Work to be completed: Using the entries that follow, establish how many lines contain the word "purple" and give only that figure.

Source data:
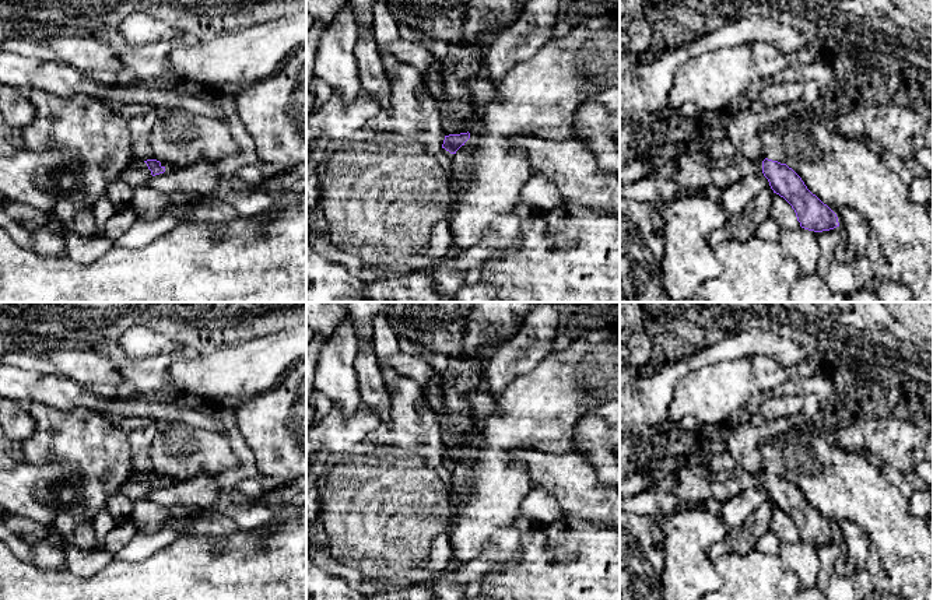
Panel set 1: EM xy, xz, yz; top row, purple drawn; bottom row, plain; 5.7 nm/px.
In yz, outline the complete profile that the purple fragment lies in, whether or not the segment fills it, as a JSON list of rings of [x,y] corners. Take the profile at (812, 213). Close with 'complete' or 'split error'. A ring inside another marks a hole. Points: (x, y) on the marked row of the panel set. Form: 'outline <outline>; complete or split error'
---
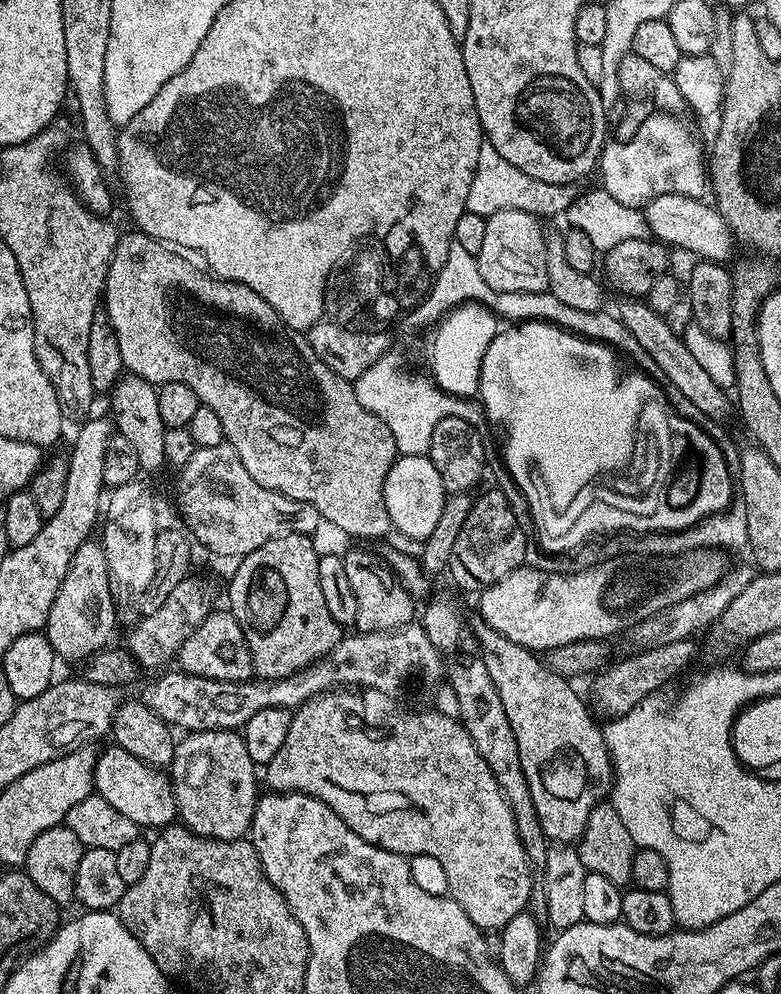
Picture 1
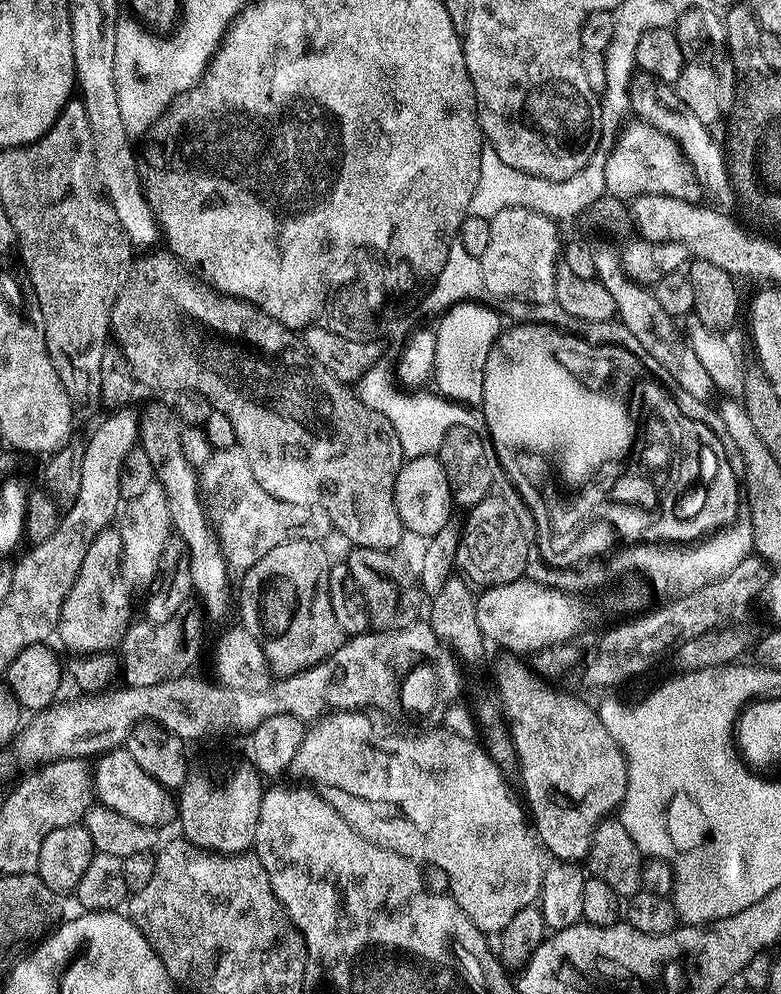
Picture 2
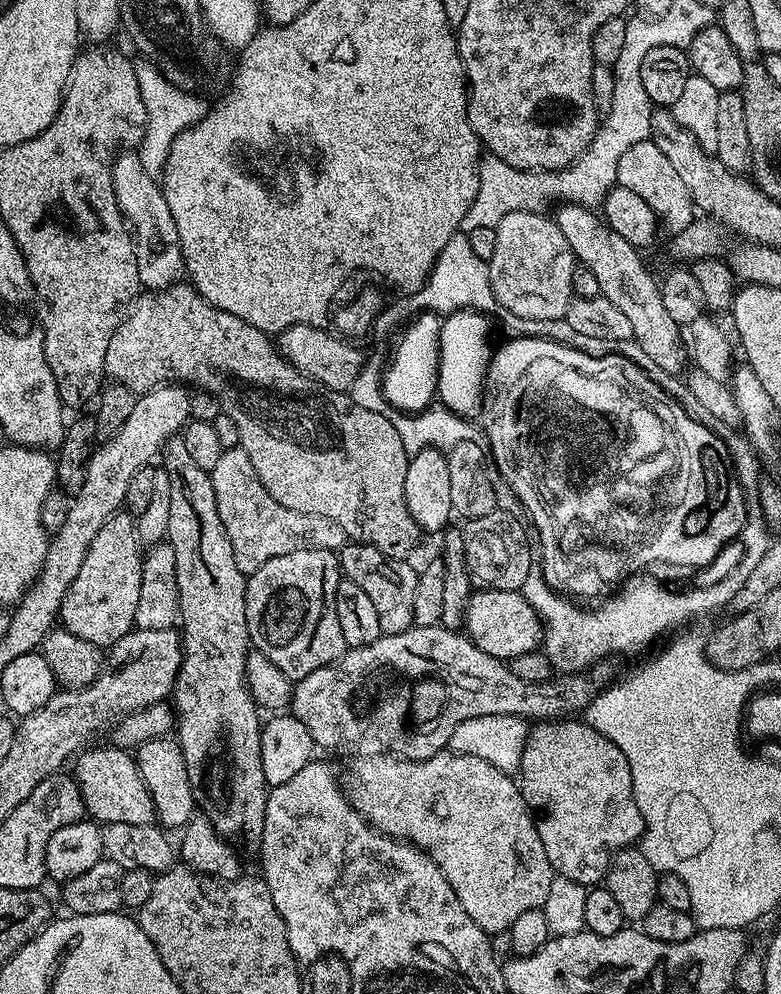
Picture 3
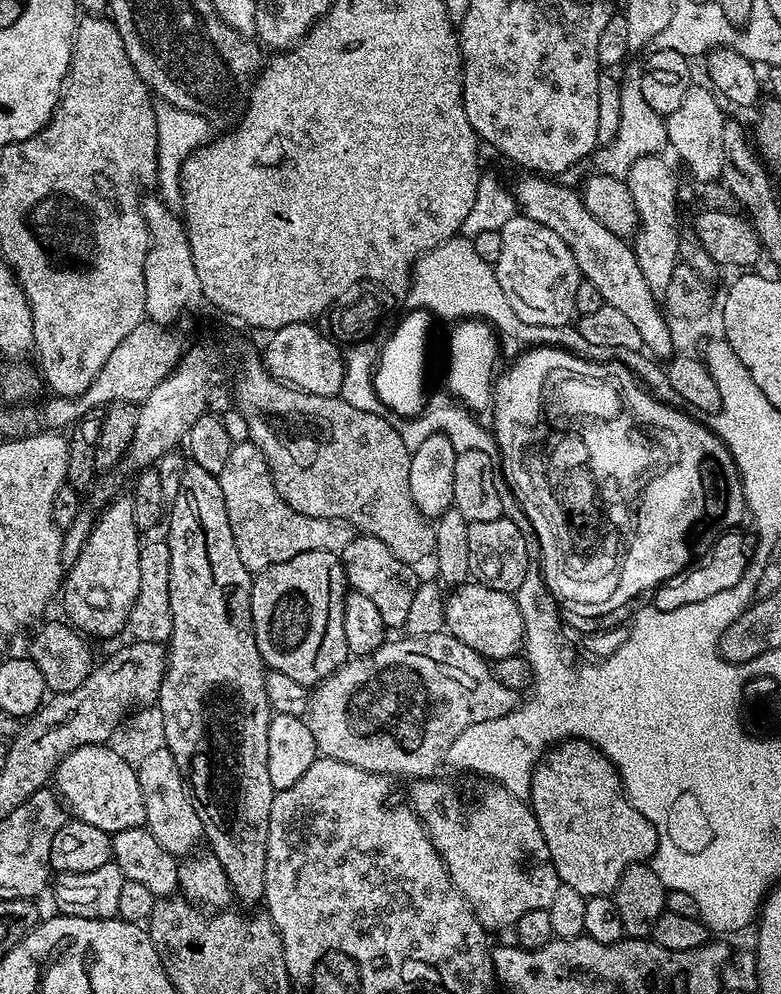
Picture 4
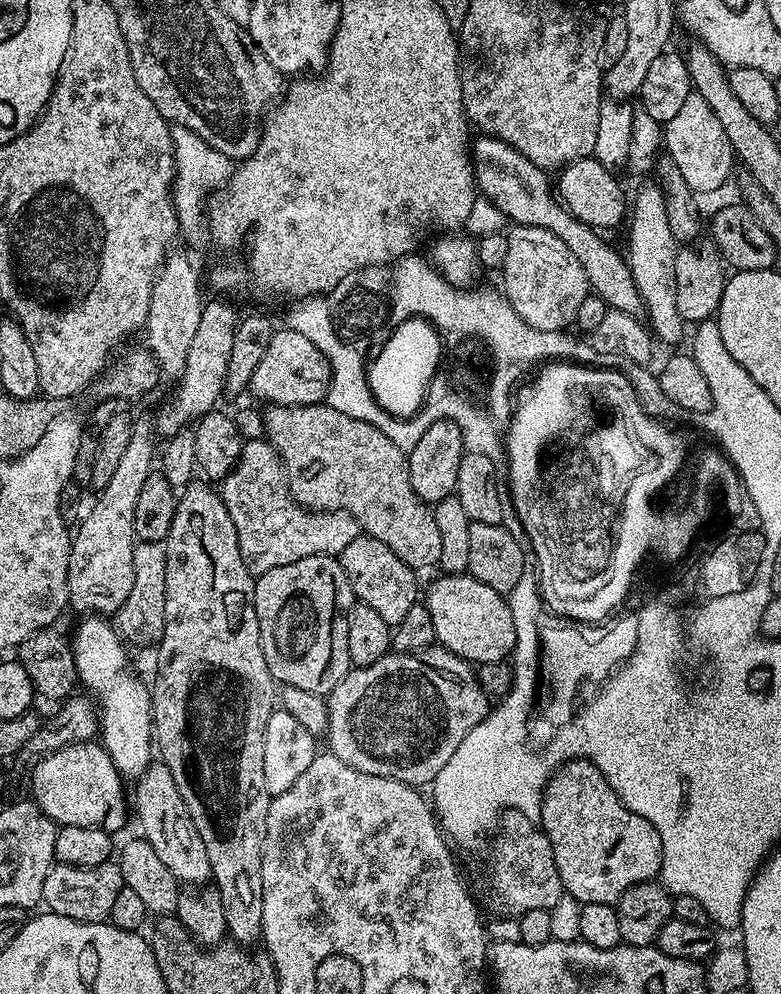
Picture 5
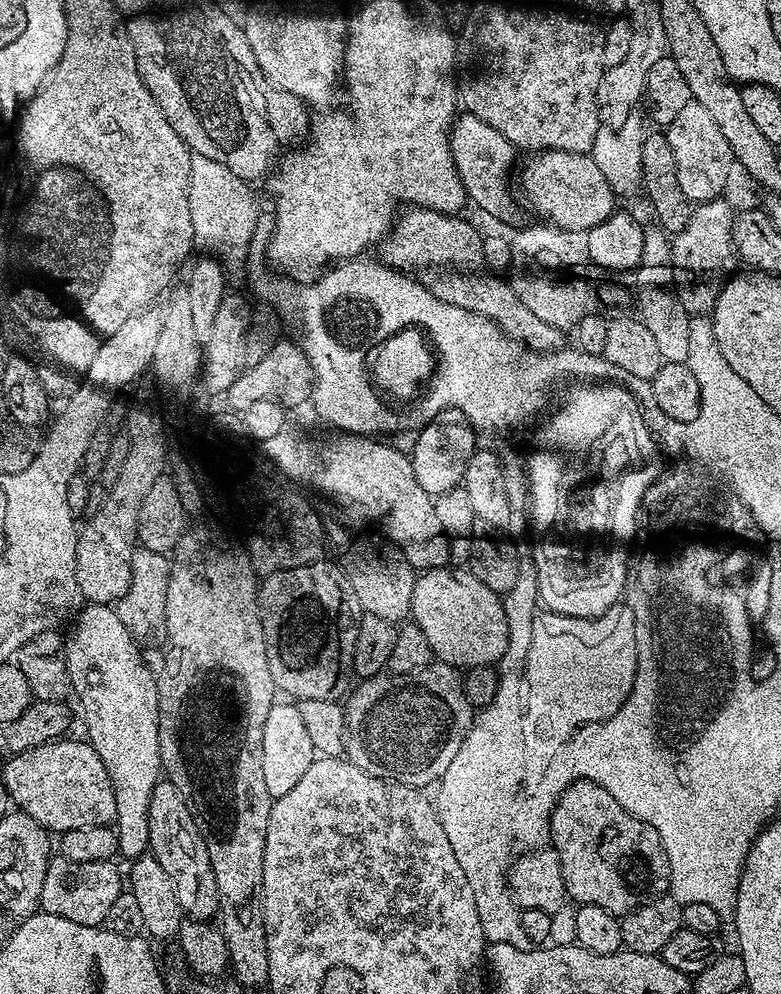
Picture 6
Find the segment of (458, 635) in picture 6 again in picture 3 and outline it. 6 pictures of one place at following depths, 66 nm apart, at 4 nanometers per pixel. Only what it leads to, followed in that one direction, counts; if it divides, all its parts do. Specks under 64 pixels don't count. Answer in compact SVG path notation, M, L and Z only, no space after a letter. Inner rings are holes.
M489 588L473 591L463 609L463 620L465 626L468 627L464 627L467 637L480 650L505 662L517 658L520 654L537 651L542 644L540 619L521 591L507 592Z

Reply: 2